Кровать и матрас Кизевальтера.
Фото с сайта ММСИ
В Московском музее современного искусства Георгий Кизевальтер представил «Проект Новой Агиографии» – таково название выставки. Семейные и не только семейные фотографии и письма родственников художник-концептуалист сгруппировал с ностальгической интонацией, задавшись при этом не новым вопросом о сосуществовании личного опыта и искусства.

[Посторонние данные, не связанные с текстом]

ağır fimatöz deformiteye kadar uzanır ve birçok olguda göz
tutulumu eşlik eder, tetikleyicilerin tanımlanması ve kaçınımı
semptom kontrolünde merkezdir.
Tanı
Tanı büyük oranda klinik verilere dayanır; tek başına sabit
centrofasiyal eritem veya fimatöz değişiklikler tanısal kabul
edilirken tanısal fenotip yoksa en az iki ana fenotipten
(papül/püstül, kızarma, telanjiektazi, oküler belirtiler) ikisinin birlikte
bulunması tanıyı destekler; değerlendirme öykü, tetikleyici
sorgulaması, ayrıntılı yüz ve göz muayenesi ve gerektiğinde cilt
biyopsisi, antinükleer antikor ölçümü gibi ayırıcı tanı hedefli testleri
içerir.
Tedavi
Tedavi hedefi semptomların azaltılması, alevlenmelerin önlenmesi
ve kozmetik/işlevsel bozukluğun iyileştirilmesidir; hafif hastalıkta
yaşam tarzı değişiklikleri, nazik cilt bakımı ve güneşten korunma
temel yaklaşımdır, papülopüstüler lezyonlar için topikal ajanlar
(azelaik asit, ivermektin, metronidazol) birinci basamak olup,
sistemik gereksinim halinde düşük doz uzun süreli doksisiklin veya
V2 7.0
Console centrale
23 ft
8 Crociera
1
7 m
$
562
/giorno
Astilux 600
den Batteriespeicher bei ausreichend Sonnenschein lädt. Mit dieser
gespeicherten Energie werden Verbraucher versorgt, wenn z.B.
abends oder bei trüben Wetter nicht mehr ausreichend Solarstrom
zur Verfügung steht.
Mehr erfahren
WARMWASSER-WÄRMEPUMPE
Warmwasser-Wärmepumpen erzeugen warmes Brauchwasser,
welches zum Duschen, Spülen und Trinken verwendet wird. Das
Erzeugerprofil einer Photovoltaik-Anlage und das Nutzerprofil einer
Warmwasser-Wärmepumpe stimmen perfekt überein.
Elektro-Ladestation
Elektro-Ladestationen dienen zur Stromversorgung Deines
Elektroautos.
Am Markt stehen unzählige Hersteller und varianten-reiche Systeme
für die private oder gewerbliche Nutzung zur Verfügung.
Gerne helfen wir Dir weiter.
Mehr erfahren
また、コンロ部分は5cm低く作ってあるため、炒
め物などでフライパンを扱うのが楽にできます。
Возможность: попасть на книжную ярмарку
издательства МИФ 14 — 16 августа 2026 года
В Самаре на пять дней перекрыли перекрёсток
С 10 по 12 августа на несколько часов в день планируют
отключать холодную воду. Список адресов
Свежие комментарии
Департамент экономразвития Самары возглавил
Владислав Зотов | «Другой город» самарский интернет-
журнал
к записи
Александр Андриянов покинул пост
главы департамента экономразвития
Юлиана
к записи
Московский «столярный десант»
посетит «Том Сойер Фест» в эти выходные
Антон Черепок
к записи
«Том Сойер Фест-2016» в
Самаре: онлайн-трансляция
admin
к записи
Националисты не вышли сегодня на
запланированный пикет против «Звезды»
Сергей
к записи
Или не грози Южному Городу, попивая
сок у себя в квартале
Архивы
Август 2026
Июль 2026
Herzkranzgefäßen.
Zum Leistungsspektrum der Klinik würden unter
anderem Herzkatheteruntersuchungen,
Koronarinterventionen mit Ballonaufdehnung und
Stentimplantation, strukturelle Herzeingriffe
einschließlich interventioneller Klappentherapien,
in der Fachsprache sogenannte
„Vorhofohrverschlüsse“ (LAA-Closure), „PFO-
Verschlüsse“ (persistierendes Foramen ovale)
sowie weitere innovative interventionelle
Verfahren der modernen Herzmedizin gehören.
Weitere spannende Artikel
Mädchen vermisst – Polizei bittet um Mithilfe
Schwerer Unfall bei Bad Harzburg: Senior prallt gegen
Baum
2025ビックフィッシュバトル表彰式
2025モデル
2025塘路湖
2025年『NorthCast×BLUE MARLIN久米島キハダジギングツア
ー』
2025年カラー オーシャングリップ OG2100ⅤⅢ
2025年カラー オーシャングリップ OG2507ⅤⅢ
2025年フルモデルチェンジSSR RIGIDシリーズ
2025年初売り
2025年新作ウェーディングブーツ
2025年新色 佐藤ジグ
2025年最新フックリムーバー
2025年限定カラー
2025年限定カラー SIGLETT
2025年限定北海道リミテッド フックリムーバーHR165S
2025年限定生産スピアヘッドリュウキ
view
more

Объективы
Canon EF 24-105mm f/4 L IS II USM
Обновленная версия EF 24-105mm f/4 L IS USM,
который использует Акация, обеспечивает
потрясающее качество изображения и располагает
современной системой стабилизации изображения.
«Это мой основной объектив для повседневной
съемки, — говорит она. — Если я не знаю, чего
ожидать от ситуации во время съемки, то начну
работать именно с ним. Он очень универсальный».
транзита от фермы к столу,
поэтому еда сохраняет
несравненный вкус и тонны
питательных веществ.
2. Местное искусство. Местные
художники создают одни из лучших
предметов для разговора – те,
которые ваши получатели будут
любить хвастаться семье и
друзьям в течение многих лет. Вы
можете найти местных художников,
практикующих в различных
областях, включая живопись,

На вид – чей-то архив. Разве что в более парадном – выставочном – формате. «Одетые» в багет и развешенные по стенам черно-белые фотопортреты сосредоточенно и не слишком сосредоточенно позирующих фигур. Сменяющие их снимки наглухо заколоченных окон-дверей. А после – сросшийся в инсталляцию-дорогу ворох писем. К роли архивариуса Георгий Кизевальтер привык давно – еще будучи одним из основателей группы «Коллективные действия» (1976–1989), он же стал одним из главных документалистов ее акций. В первой половине 80-х приложил руку к созданию МАНИ (Московского архива нового искусства). Вместе с Вадимом Захаровым собрал первый том альбома «По мастерским» и самостоятельно – второй. Нынче архивация стала делом совсем хрупким, что художник всячески и подчеркивает, – как-никак речь о кипах листов и километрах строчек из переписки родных Кизевальтера времен 1910–1930-х годов. Плюс старые фотокарточки из семейного архива и несемейные более поздние, соединенные в ловко сработанном коллаже. Торжественные дамы в платьях в пол, усатые мужчины, исполненные чувства собственного достоинства, оттесняются назад шеренгой первого плана, советскими типажами – «иные времена, иные нравы»┘
Вокабулярий этой выставки – агиография, плюсквамперфект, меморабилии – не дает сомневаться в значительности семейной памяти, раз уж привлечены и латынь, и даже жанр жития святых. Разлука, та самая семейная память, насильственная смена исторических поколений в стране – из частного факта частной биографии давно перекочевали на магистральную дорогу главных сюжетов искусства. Проект Кизевальтера – не стесняющаяся собственной сентиментальности, ясно выстроенная трехчастная композиция, которая не стремится огорошить новизной проблематики. Написанный на стене подзаголовок экспозиции «Искусство кончилось, остались документы» постепенно истаивает, во втором зале превращаясь в «искусство нилось, тались окунты». В третьем – в «искус кончи, осли менты».
По духу фото с «черными дырами» вместо лиц тех, кого эпоха убрала, стерла, временами вдруг напоминает булгаковскую «Белую гвардию», где Турбину «показалось вдруг, что черная туча заслонила небо, что налетел какой-то вихрь и смыл всю жизнь, как страшный вал смывает пристань». В третьей комнате есть небольшой рисунок «Сон. Сворачивание пространства», который Кизевальтер комментирует так, что «полосатый матрас накатывался на меня┘ безостановочно сворачивая все пространство вокруг». Здесь же, рядом с рисунком, – поднимающаяся вверх инсталляция-дорога из писем потерянных родственников. Иное, но созвучное известному и, казалось бы, противоположному пространству Одиссея: «И все-таки ведущая домой/ дорога оказалась слишком длинной,/ как будто Посейдон, пока мы там/ теряли время, растянул пространство». С другой стороны, работу со старыми фотографиями можно сравнить с «фирменными» вещами Эдуарда Гороховского – тот, правда, переводил фотоизображение на холст и вторгался в него более радикально. А дорога из писем заставляет припомнить, скажем, инсталляцию Дмитрия Александровича Пригова «Русский снег», убеленную ворохом газет. И все бы хорошо, если бы художник не принялся объяснять свой замысел, будто оправдываясь за собранный материал: «Возможно ли превращение личных переживаний и персональной истории в предмет изображения и дискурса?» Вся история культуры только и делает, что отвечает на этот вопрос. Архивариусу ли в этом сомневаться?